Grizu patlaması denilen şey, metan gazının drenajı 2022 yılındaki teknolojik imkanlar ile mümkündür. Bu drenajı yapmadığınız için bu madenlerde metan birikip patlamalara sebep oluyor. Bunu yapmadığınız için Zonguldak Havzası’nda patlama ile Soma Havzası’nda yangın ile karşılaşıyorsunuz. Bunların hepsi önlenebilir işlerdir. Önlemediğiniz için, bunun için yatırım yapmak yerine ölen işçinin ailesine tazminat ödemeyi tercih ettiğiniz için bu katliamlar gerçekleşiyor. Burada kesinlikle bütün bu maden katliamları siyasi iktidarın enerji politikalarından kaynaklanmakta. Bu politikaları insan hayatından önceleyen, işçi hayatını önceleyen şekilde örgütlemedikleri için her gün madenlerde işçiler hayatlarını kaybediyor.
“KATLİAMLARA KARŞI BİR SESSİZLİK DUVARI KURULMAYA ÇALIŞILIYOR”
Geçen hafta gündeme oturan ‘sansür yasası’nda ilk uygulamasını Bartın ile birlikte gördük. İşçilere konuşma yasağının getirilmesi, İçişleri Bakanlığı tarafından sosyal medyada yapılan paylaşımlara soruşturma başlatılması aslında bir bütün olarak bu katliamlara karşı bir sessizlik duvarı kurulmaya çalışıldığını da gösteriyor. Çünkü, biliyoruz ki susulduğu sürece aileler ve kamuoyu tarafından takip edilmediği sürece hızlıca üzeri kapatılan olaylar halinde kalıyor bunlar.
“SOMA’DA ‘UNUTURSAK KALBİMİZ KURUSUN’ DEMİŞTİ HERKES AMA YARGILANMANIN SON GÜNLERİNDE NE DENLİ UNUTULDUĞUNU HEP BİRLİKTE YAŞADIK”
Biz bütün sosyal cinayetler kapsamında elimizden geldiği kadar bütün aileler ile birlikte, bu konuda mücadele eden herkesle birlikte gerçek sorumluların tespit edilmesi ve yargılanması konusunda çaba harcıyoruz.
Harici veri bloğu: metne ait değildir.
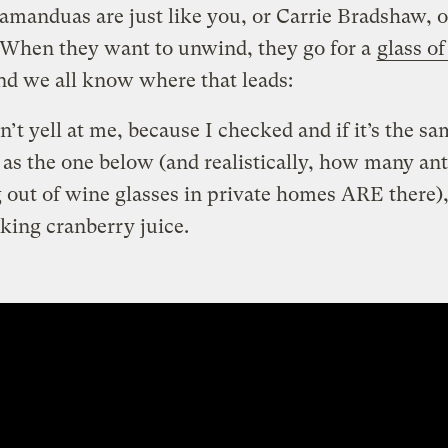
tamanduas are just like you, or Carrie Bradshaw, o
 When they want to unwind, they go for a
glass of
d we all know where that leads:
’t yell at me, because I checked and if it’s the s
 as the one below (and realistically, how many ant
 out of wine glasses in private homes ARE there),
nking cranberry juice.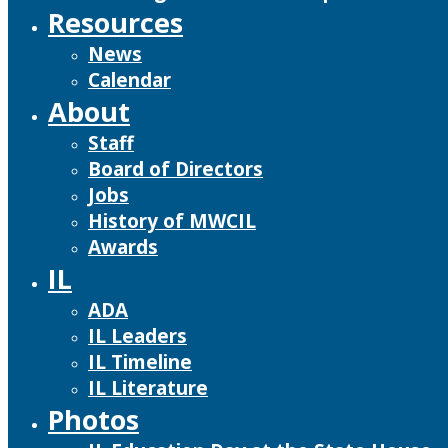
Resources
News
Calendar
About
Staff
Board of Directors
Jobs
History of MWCIL
Awards
IL
ADA
IL Leaders
IL Timeline
IL Literature
Photos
Bartın’da bu anlamda bizim açımızdan farklı değil. Şu anda bir heyet yolda; Bartın’da aileler ile işçiler ile dayanışma sergilemek istiyoruz. Bunun sebebi şudur: Kamuoyunun gözünün önünde olmayan bütün katliamlar maalesef kapatılıyor, unutuluyor; alt düzey sorumlulara göstermelik cezalar verilerek, bu işlerin üstü kapatılıyor ve her üstü kapatılan katliam bir sonraki katliamın sebebi haline geliyor. Dolayısıyla burada Soma dosyasından yine bir kıyas yaparsak; Soma’da ‘Unutursak kalbimiz kurusun’ demişti herkes ama yargılanmanın son günlerinde, ne denli unutulduğunu hep birlikte yaşadık. Sosyal cinayetleri unutmamak, sosyal adaleti tesis etmek hepimizin ortak sorumluluğu, ortak görevi. Bugün acılar çok taze, bu taze acılar üzerine konuşmak elbette ki çok zor. Bütün ailelere ve işçilere baş sağlığı diliyoruz.”